Hey guys, just wondering what you guys thought…
My good friend has a very well cared for Cherokee 6 300 and is in awesome shape. He wants $100 per hour dry but the 300hp engine sucks on avg about 18gph and will cost rough ball park $100 per hour to run. Now obviously renting a warrior or skyhawk wet is still cheaper, but its nice to have keys to a plane that I can use anytime. do you think $200 an hour is a fair price?
Depends if you are talking tach hour or hobbs hour. Also 18GPH is a bit high. That plane should burn no more than 15GPH. Might be 13.5 to 14 in a 70% power configuration. If $100 includes insurance and is tach time, take it.
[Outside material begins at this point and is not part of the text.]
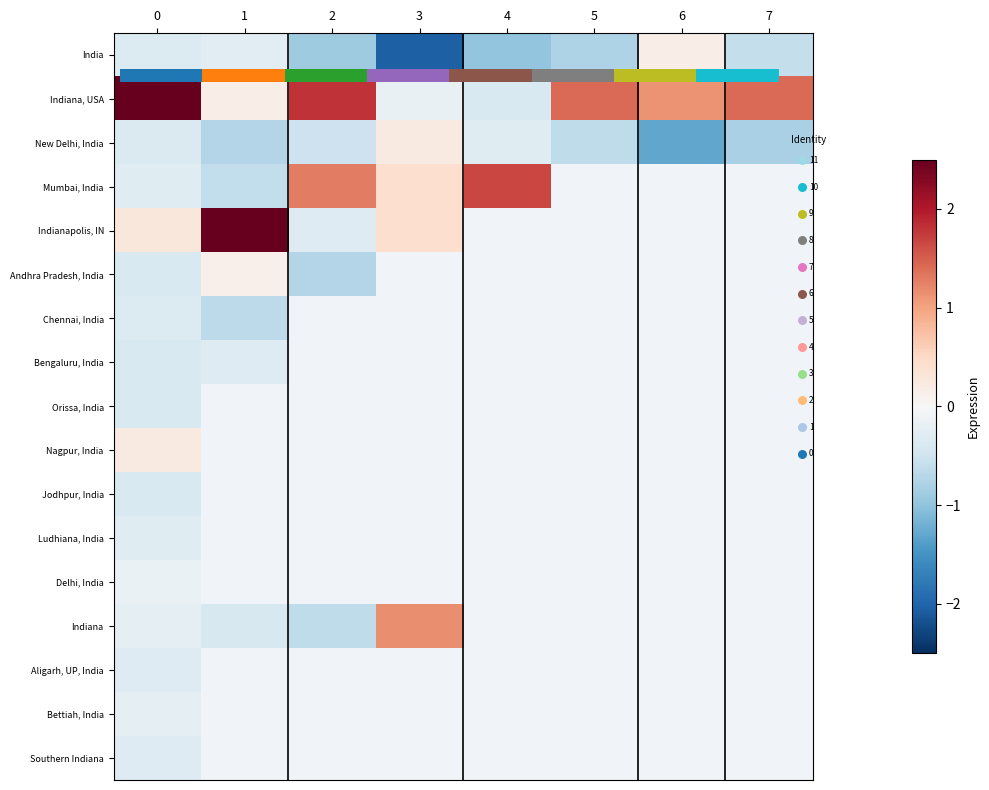

Between 7 and 3, which is larger?

7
18 GPH is right on the money for a IO540K1G5 @ 75% unless you go above 9000 ft then the power falls off. Its a great plane,I flew one to most of the states East of the rockies. solid 150kts all day long! full or empty. mine would run great at 14000 ft I was on O2. I also went to PHX,JAC,DEN,ABQ And a few others in the high country and it did fine(turbo would have helped).
we were based near DAL
only had to pay $150 to be added onto his insurance for the year. Its a nice plane and I like not having to put a minimum time on it if I take it for the weekend like most flight rental places want a minimum number of hours on it if you take it overnight of for a whole day. Im just wondering if $100 an hour for that plane plus fuel is worth it? also does anyone know what the difference between hobbs time and tach time is? or the conversion?..Thanks
It has a few seats on it, might be able to split the cost? I have a group of pax who like to fly and help on the cost of the aircraft. That might make it a little more affordable?
I get 14 - 16 GPH in my Six in cruise, which works out to about 140 KTAS. It’ll burn 23 GPH on the climb out, and 10 - 12 GPH back down unless you just nose it over and plow down at the top of the green arc. I pay closer to $80/hr for gas than $100 most of the time.
If I bothered to account for the full cost of mine excluding fuel, I’d probably figure about $25/hr just for the engine reserve, $10 - $20/hr for insurance (depending on how many hours it flew a year), $30/hr for annual and random maintenance, plus a few more for oil changes, tie down fees, GPS database updates, and an emergency fund. Plus, depending on how the deal was structured and how many hours it was being flown, I’d have to start doing 100 hour inspections too, which would probably be about $12 / hour.
$100/hr dry is about fair for that aircraft, at the end of the day, it depends on how much you’re going to fly and take advantage of both scheduling and the capabilities of the Six, compared to whatever alternatives are around where you are.
Hobbs and tach conversion depends on how you fly. On mine, 75% power usually means I’m doing 2400 RPM above about 7000 ft, the difference between Hobbs and Tach for me is about 5% on the last 25 hours or so of multi-hour cross country flights. If you spend a lot of time on short flights where you’re spending a a fair chunk of time on the ground with the prop spinning, in the pattern, or down low at 2200 RPM, you’d probably see closer to 20% more on the Hobbs than the tach.